Remember the premise, to wit: This would be a good architecture for an interview with a very objective voluntaryist. So I have put myself into the personification of a scholarly, principled, individualist voluntaryist to imagine how honest answers to these questions might look.

On we go:

19. What do you consider your greatest achievement?
In the time period immediately following the 9/11/2001 attack on the World Trade Center in New York City, I began my conversion to formal non-statist principles and philosophy. I knew I had been sorely disappointed in the choices presented to Americans on national election days, I knew our country was in the direst of straits, and I was discouraged with the shallowness of public discourse. I was thrashing around for a new concept, but I became gradually aware of a strong streak of individualism that ran in my veins. I knew that we could not return to the lack of direction of the prior administration, but I was disgusted with the dogged determination to go in the wrong direction by the then current administration. I read both The Fountainhead and Atlas Shrugged, by Ayn Rand, before the end of the year. Then I became aware of Sheldon Richman, Robert Higgs, Frédéric Bastiat, Harry Browne, and Ron Paul. By the time we had begun raining shock and awe on Iraq, I was a full-fledged anarcho-capitalist. My development continued until 2013, when I began writing for EVC, wherein I learned the higher reaches of my path, Voluntaryism.

20. If you were to die and come back as a person or a thing, what would it be?
I am not sure that I could continue to live in the confusion that plagues humanity about how to be free. I would need to simplify. At this writing, the life that appeals to me is that of the migratory water fowl. I would hope to keep, on an elemental level, a memory of how treacherous and deadly are homo sapiens.

21. Where would you most like to live?
I would move to New Zealand immediately, if the ones who are there had not clamped down on newcomers. This is the conundrum. Places that are free need to resort to statist coercion to remain small enough to be free, thus being less free.

I would also like to live in Ireland in the day of the Tuatha. But my lack of access to a time machine is problematic here. Ireland poses a hard truth -- any place that has already reached a zenith is currently on another reach of its trajectory.

## Source data

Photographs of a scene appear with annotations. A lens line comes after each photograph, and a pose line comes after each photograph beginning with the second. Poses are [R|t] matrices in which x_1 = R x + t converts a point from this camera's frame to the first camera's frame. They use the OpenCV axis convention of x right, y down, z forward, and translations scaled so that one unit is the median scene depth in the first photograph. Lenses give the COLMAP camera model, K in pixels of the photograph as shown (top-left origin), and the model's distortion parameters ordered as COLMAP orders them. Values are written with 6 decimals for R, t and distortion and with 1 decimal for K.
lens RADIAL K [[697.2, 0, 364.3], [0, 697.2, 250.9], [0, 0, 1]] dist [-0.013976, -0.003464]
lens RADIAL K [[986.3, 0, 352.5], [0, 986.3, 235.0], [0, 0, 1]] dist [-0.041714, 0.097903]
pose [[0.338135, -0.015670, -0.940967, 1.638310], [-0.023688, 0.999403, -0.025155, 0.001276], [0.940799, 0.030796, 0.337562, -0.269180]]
...
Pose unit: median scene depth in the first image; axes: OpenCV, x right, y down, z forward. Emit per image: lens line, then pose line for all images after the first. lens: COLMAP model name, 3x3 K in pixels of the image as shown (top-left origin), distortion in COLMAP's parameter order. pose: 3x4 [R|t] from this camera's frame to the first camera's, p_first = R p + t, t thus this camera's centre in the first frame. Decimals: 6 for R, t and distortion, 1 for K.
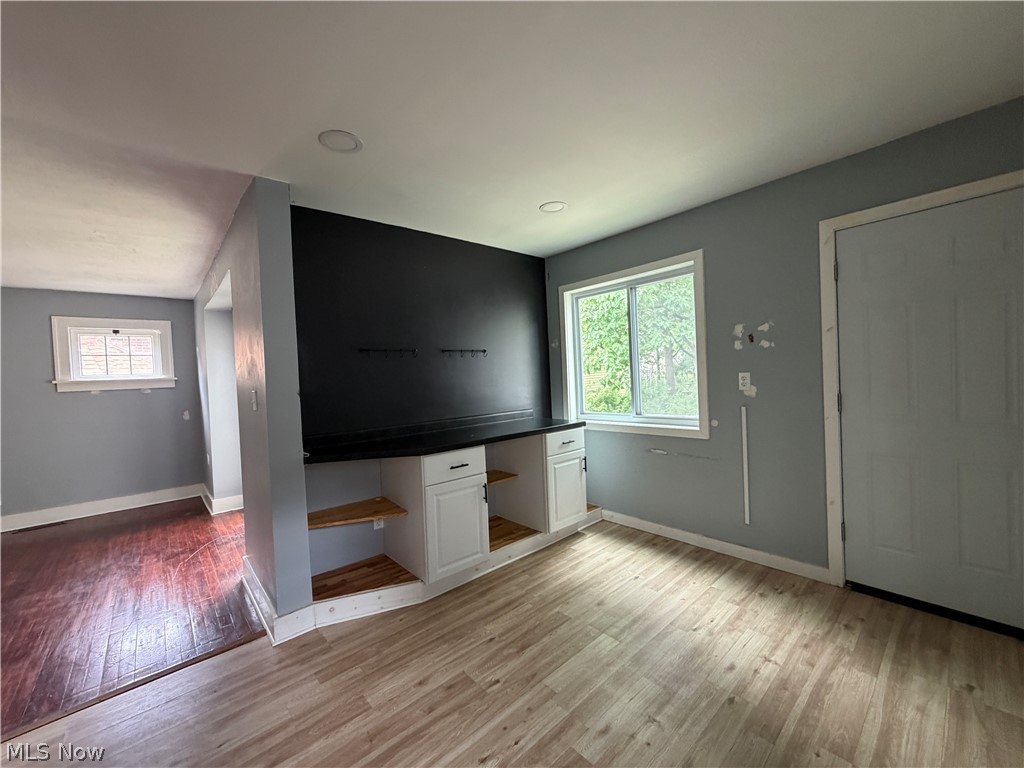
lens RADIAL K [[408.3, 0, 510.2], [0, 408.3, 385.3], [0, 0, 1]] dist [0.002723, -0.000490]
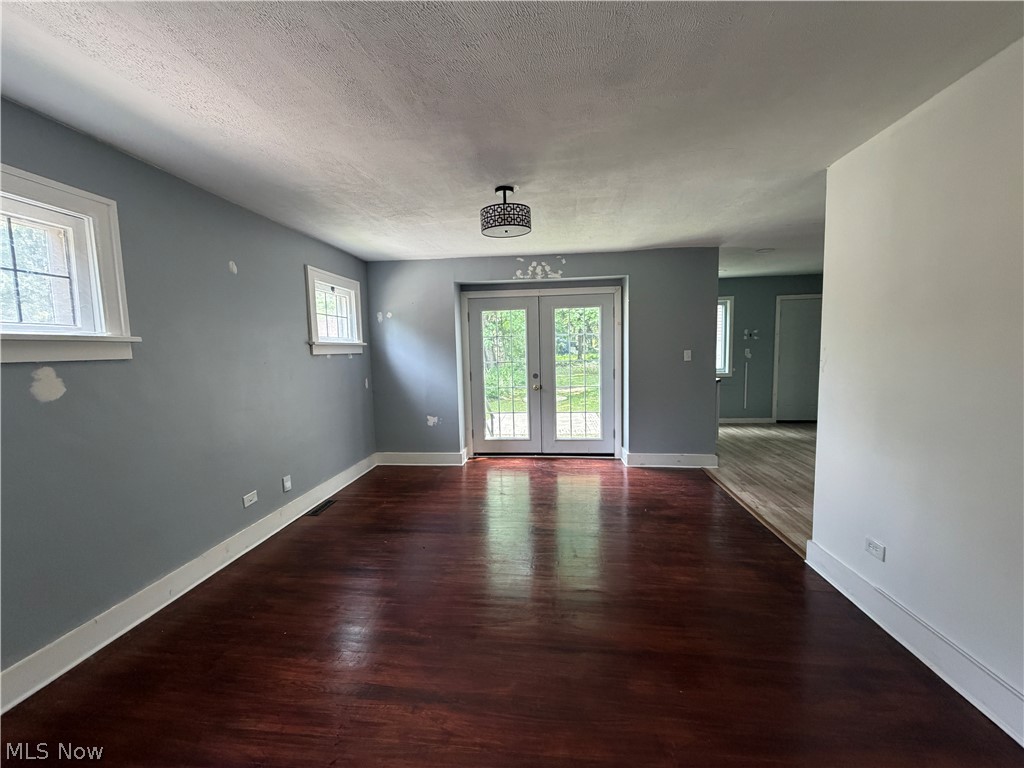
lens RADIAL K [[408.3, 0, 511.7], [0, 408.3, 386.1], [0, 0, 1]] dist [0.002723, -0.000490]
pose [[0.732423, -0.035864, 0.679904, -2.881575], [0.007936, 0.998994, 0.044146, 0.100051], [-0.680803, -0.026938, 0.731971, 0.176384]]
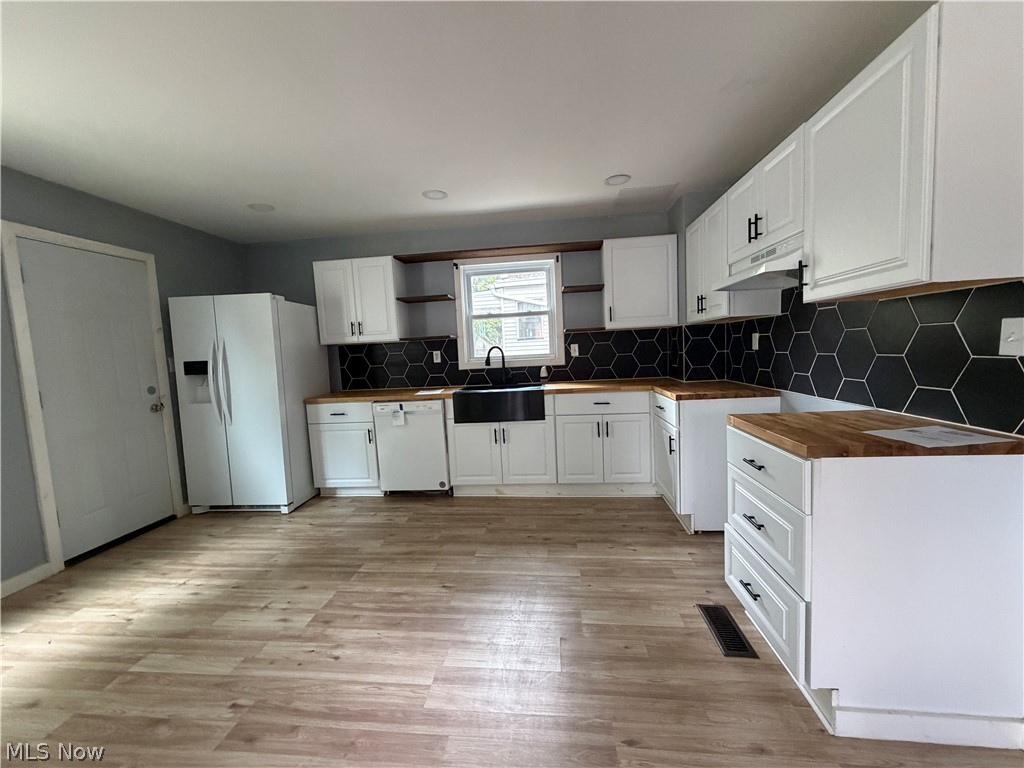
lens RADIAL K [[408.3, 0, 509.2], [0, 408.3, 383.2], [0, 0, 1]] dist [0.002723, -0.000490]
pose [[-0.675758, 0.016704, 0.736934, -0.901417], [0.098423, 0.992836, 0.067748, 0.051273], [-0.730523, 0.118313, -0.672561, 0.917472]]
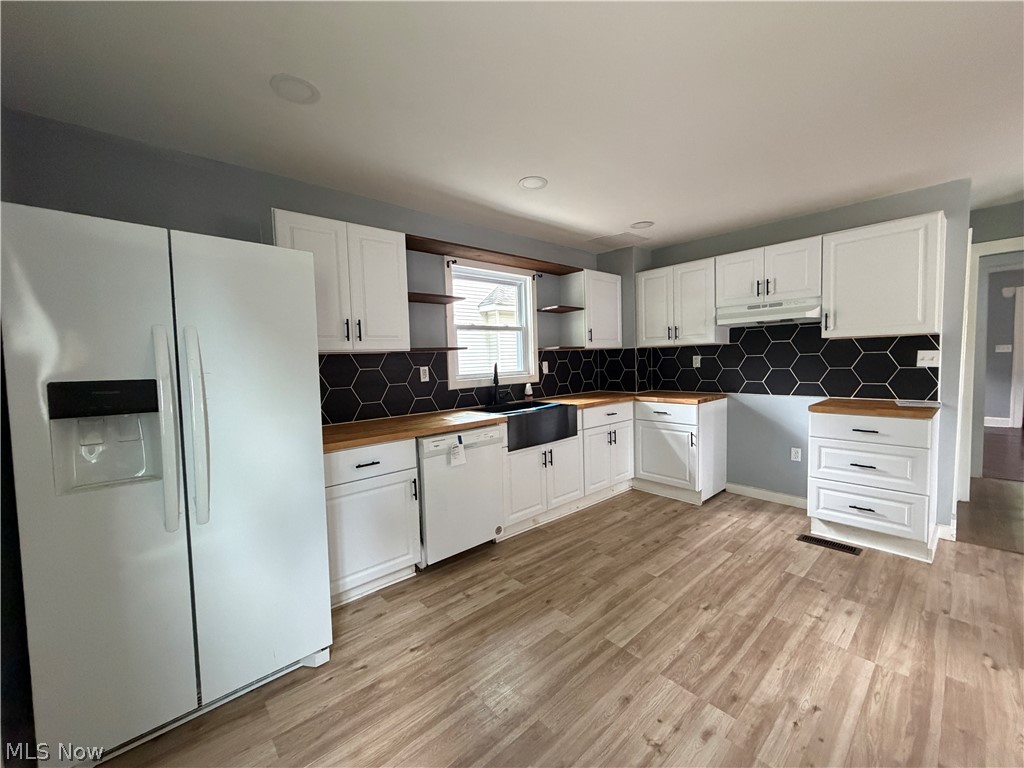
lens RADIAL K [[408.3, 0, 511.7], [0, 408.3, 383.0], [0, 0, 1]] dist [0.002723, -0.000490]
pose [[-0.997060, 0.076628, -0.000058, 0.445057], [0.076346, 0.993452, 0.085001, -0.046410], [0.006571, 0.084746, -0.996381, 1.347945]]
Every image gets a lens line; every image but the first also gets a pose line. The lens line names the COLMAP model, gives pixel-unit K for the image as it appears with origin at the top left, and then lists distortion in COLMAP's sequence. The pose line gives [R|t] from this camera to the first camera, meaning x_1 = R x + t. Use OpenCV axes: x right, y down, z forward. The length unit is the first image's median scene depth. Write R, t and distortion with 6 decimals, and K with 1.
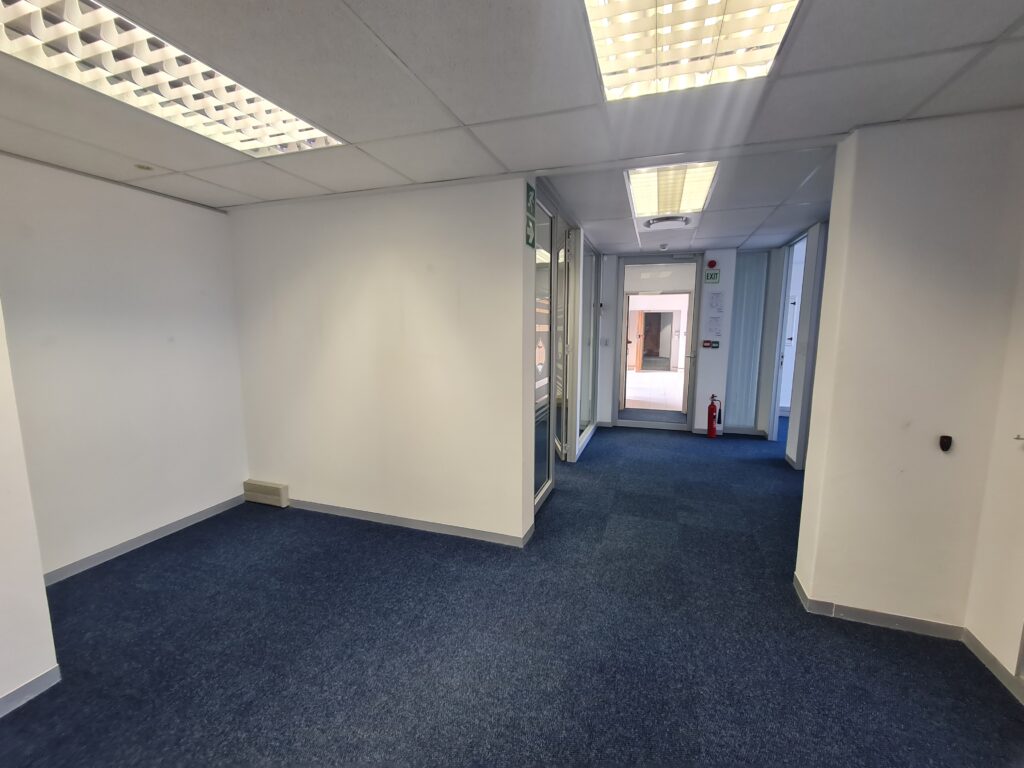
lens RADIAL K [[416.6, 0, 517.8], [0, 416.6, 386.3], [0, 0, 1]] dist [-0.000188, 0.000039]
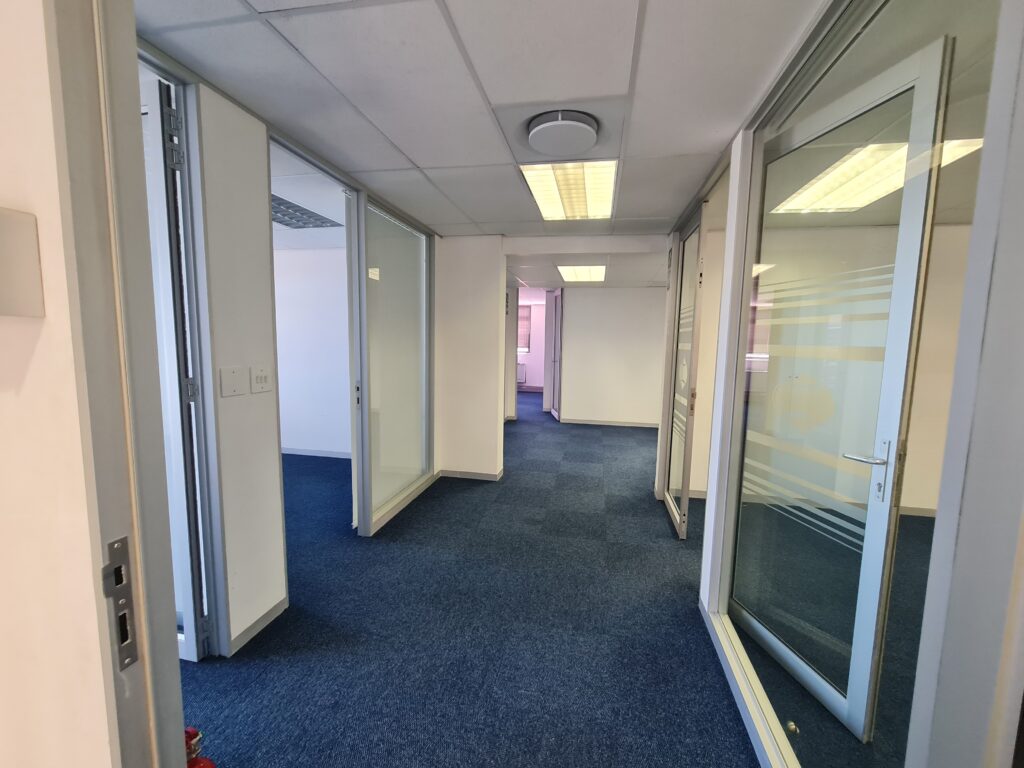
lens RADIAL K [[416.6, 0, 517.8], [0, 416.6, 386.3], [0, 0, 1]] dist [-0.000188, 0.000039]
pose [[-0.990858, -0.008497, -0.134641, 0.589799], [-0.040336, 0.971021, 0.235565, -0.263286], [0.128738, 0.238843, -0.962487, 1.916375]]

## Work instruction A
Translate this sentence from the voluntaryist interview into Spanish: "Places that are free need to resort to statist coercion to remain small enough to be free, thus being less free."
## Work instruction B
Summarize the voluntaryist interview in two sentences.
## Work instruction C
Continue the voluntaryist interview from the point where it stops.

## Task response A
Los lugares que son libres necesitan recurrir a la coerción estatista para seguir siendo lo bastante pequeños como para ser libres, con lo cual son menos libres.

## Task response B
Imagining the honest answers of a principled individualist voluntaryist, the writer names as the greatest achievement a conversion that began after the 9/11 attack, moved through reading Ayn Rand and others to anarcho-capitalism, and reached Voluntaryism after 2013 while writing for EVC. The writer would come back as a migratory water fowl and would most like to live in New Zealand, which has clamped down on newcomers, or in Ireland in the day of the Tuatha.

## Task response C
Perhaps it is best to grow where one is planted, to attain freedom in the spirit, wherever you are.

22. What is your most treasured possession?
Myself. My individuality. My space and time in the Universe.

23. What do you regard as the lowest depth of misery?
War is the most devastating Horseman of the Apocalypse.

24. What is your favorite occupation?
If one is lucky, one cannot tell the difference between one's vocation and one's avocation. Therefore, the best occupation is living your unique life. You can share this unique experience with any 1-to-1 relationship you devise. Don't be a leader, and don't be a follower. If your story influences others, so it may. But don't recruit. Don't intervene.

25. What is your most marked characteristic?
I am an individualist -- so, not only am I unique, I am made up of a unique set of experiences. One is all of the stations in space-time one has ever filled. One is all the dynamic action you have ever done.  If you have lived in a dozen places, you are made up of those places. If you have visited a thousand places, your qualities draw character from those places. Whatever unique combination of music you have ever listened to, you wear it as a badge. If you begin to list experiences you have had, ask the people in the room to hold up a hand if they too have had that experience. You will see many hands with each telling. But if you ask them to hold up a hand on the first case, but ask them to lower that hand as soon as you name a case that they do not share, at some point you will be the only person in the room who has shared all of the experiences. You are 1-of-a-kind.

26. What do you most value in your friends?
I find value in a friend who has befriended me voluntarily, not to become a parasite on some other association I have cultivated. I am more than happy to introduce friends to my other associations, but they should accept me and the association as voluntary acquisitions.

27. Who are your favorite writers?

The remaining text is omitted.